I haven't really seen any anywhere.  I think that the success of the .40, the shorter version of the more powerful 10mm, has really affected the 10mm market.  10mm is a little too strong for most casual shooters so there isn't a market for it.


----------



## Jack Meower (Dec 20, 2010)

Beats me.  I have a Glock 20 and I can't afford to shoot it.


----------



## lklawson (Dec 21, 2010)

One of the gun rags just did an article on the 10 a few months back.  Had a lot of info about current ammo manufacturers.  I'll see if I can dig it out of the stack some time tonight.

Peace favor your sword,
Kirk


----------



## lklawson (Dec 21, 2010)

American Handgunner, 2010 Special Edition, Vol. 67.  PP64, "The 10mm, Returning to the Mainstream?"
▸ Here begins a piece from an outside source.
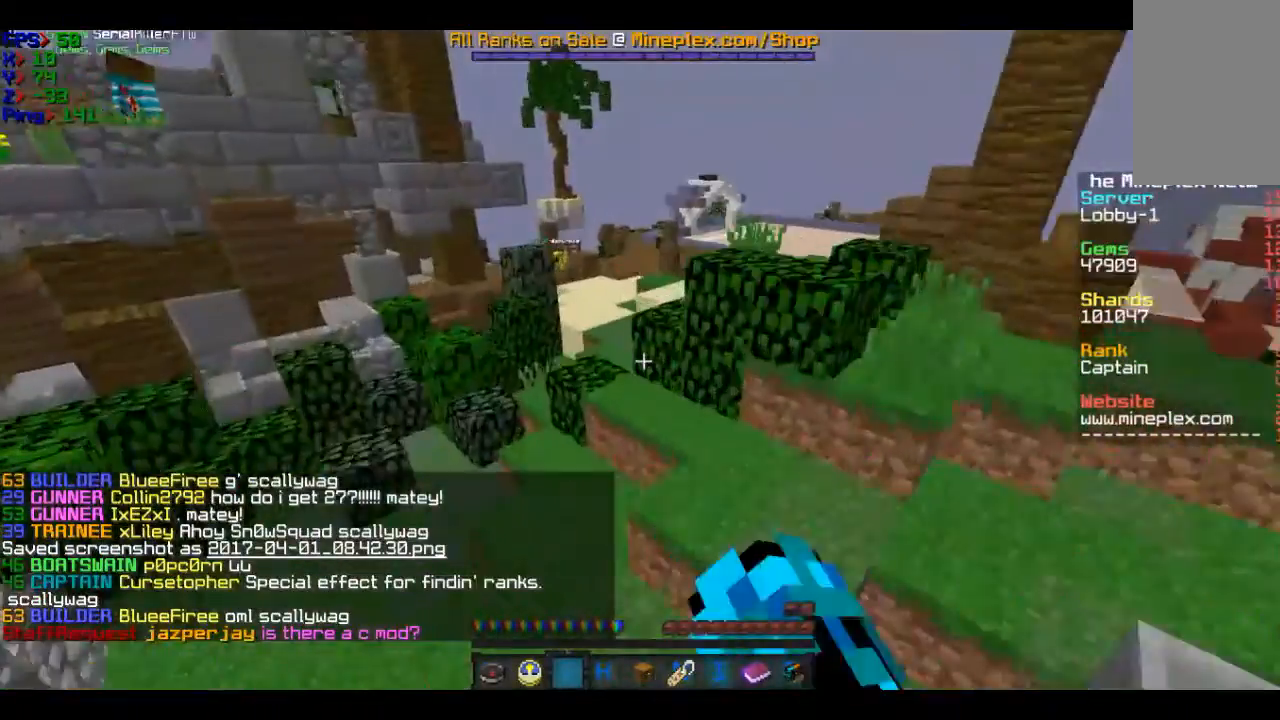
{"keys": ["w"], "mouse": [], "events": []}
The brands they list: Double Tap, Glaser (Blue and Silver), Winchester, Buffalo Bore, Hornady, American Eagle, Cor Bon, Federal, CCI/Speer, PMC, Blazer, Remington, and UMC.

Peace favor your sword,
Kirk


----------



## Skpotamus (Dec 25, 2010)

Grenadier said:


> Just curious to see if anyone has seen any recent full power 10 mm hollowpoint offerings from the major manufacturers?
> 
> It seems that the only one left out there that's readily available is the tried and true 175 grain Winchester Silvertip (1290 fps, 175 grain bullet), along with the folks from Double Tap.
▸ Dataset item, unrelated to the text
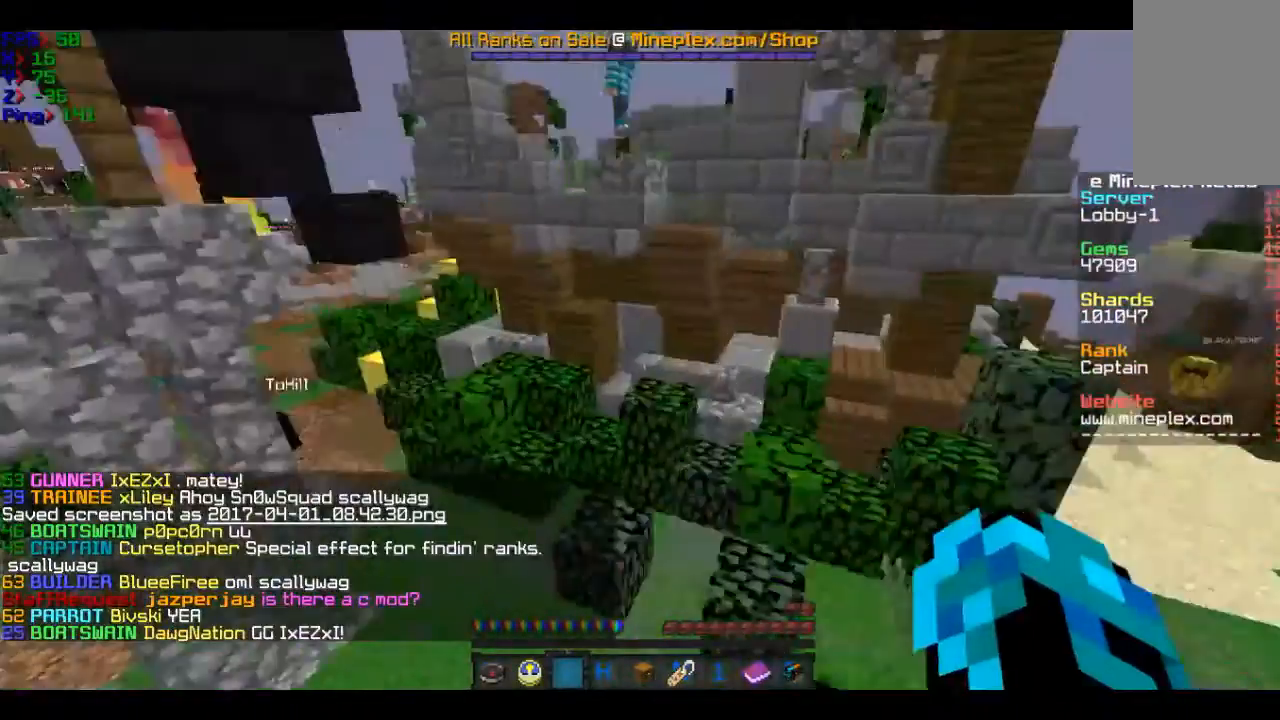
{"keys": ["a", "w"], "mouse": [], "events": [[267, "a", "down"]]}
http://gun-deals.com/ammo.php?caliber=10mm

Hornaday XTPs are about all I can find


----------



## Skpotamus (Dec 27, 2010)

Skpotamus said:


> http://gun-deals.com/ammo.php?caliber=10mm
> 
> Hornaday XTPs are about all I can find




BTW, that link has a pulldown menu for just about any ammo you can think of that's still produced today.  I use it for deal hunting quite a bit.


----------